Pacte vert européen : vers une “décroissance” agricole ? (Par Jean-Paul Pelras)
Les propositions résolument verdoyantes de la Commission européenne pourraient impacter la productivité et la compétitivité de notre agriculture. Analyse.
“En raison de l’impact économique de la Covid-19, le nombre de personnes confrontées à l’insécurité alimentaire aiguë (niveau 3 ou plus) devrait passer à 265 millions en 2020, soit une augmentation de 130 millions par rapport à 2019.” C’est ce que nous dit un communiqué de l’ONU publié le 21 avril dernier. Quelques semaines plus tard, les environnementalistes obtiennent un écho favorable à leurs revendications avec la Commission européenne qui propose, dans le cadre du “pacte vert”, de réduire de 50 % l’utilisation des pesticides d’ici 2030. Une instance qui préconise également une baisse de 20 % de l’utilisation des fertilisants ainsi qu’une diminution de 50 % concernant la vente d’antimicrobiens pour les animaux d’élevage. La même commission entend, dans sa lancée, hisser de 8 à 25 % la proportion de terres certifiées bio en Europe, transformer au moins 30 % des terres et mers en aires protégées et “relooker” au moins 10 % des terres agricoles en paysages à haute diversité biologique.

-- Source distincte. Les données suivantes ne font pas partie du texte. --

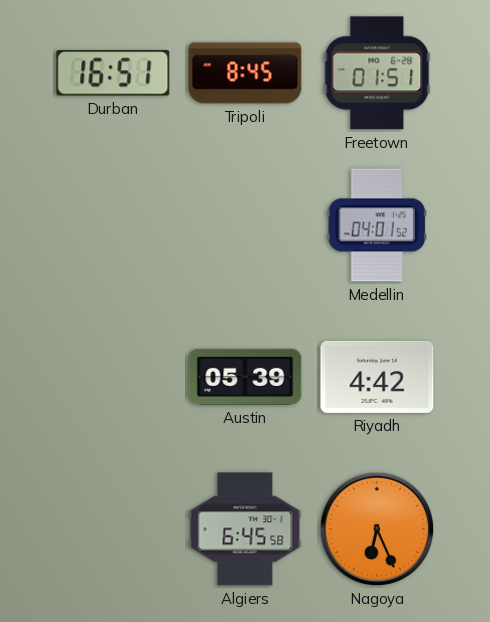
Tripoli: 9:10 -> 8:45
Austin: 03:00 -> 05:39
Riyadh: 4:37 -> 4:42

Où sont les chiffres qui nous expliquent à quoi pourrait ressembler ce scénario, avec des plantes qui crèvent parce que tout ce qui pouvait les soigner a été interdit ?

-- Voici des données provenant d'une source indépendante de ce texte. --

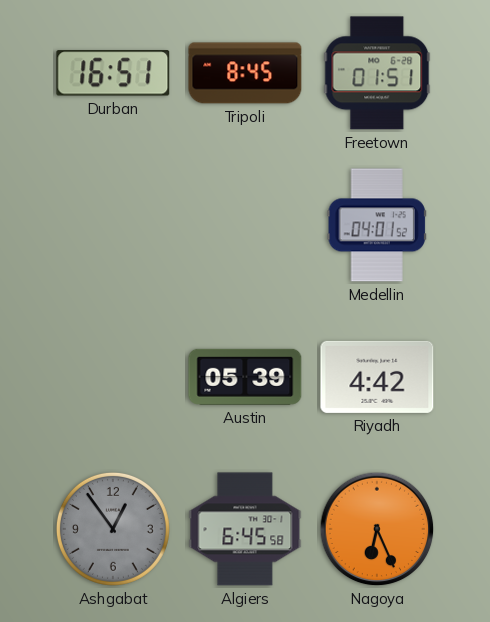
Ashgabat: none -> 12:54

Un “pacte vert” qui soulève quelques interrogations. Comment, en effet, garantir l’autosuffisance alimentaire louée par la quasi totalité des dirigeants à l’heure de la Covid, en diminuant les intrants indispensables au développement et à la protection des cultures ? De surcroît, dans un contexte où, avec ce pacte, la Commission européenne s’éloigne des objectifs économiques devant fournir aux agriculteurs, notamment en atténuant les effets de la concurrence internationale, les moyens de gagner en compétitivité. Comment garantir une production suffisante si l’on se met à convertir le potentiel agronomique des sols en promenades de santé pour écologistes en mal de verdure ? Ceux qui soutiennent ce modèle de “décroissance agricole” seront-ils capables d’assumer leur part de responsabilité le jour où nous serons tributaires de productions importées parce que prédateurs et maladies seront venus ravager l’agriculture biologique, la permaculture et ces alternatives aux productions conventionnelles que certains tendent à idéaliser ? Où sont les simulations ? Où sont les chiffres qui nous expliquent à quoi pourrait ressembler ce scénario ? Avec des gens qui meurent de faim, avec des plantes qui crèvent parce que tout ce qui pouvait les soigner a été interdit ! Avec des agriculteurs qui en ont assez des dogmes imposés depuis Bruxelles ou Paris par ceux qui veulent tenir le manche sans savoir se servir de l’outil.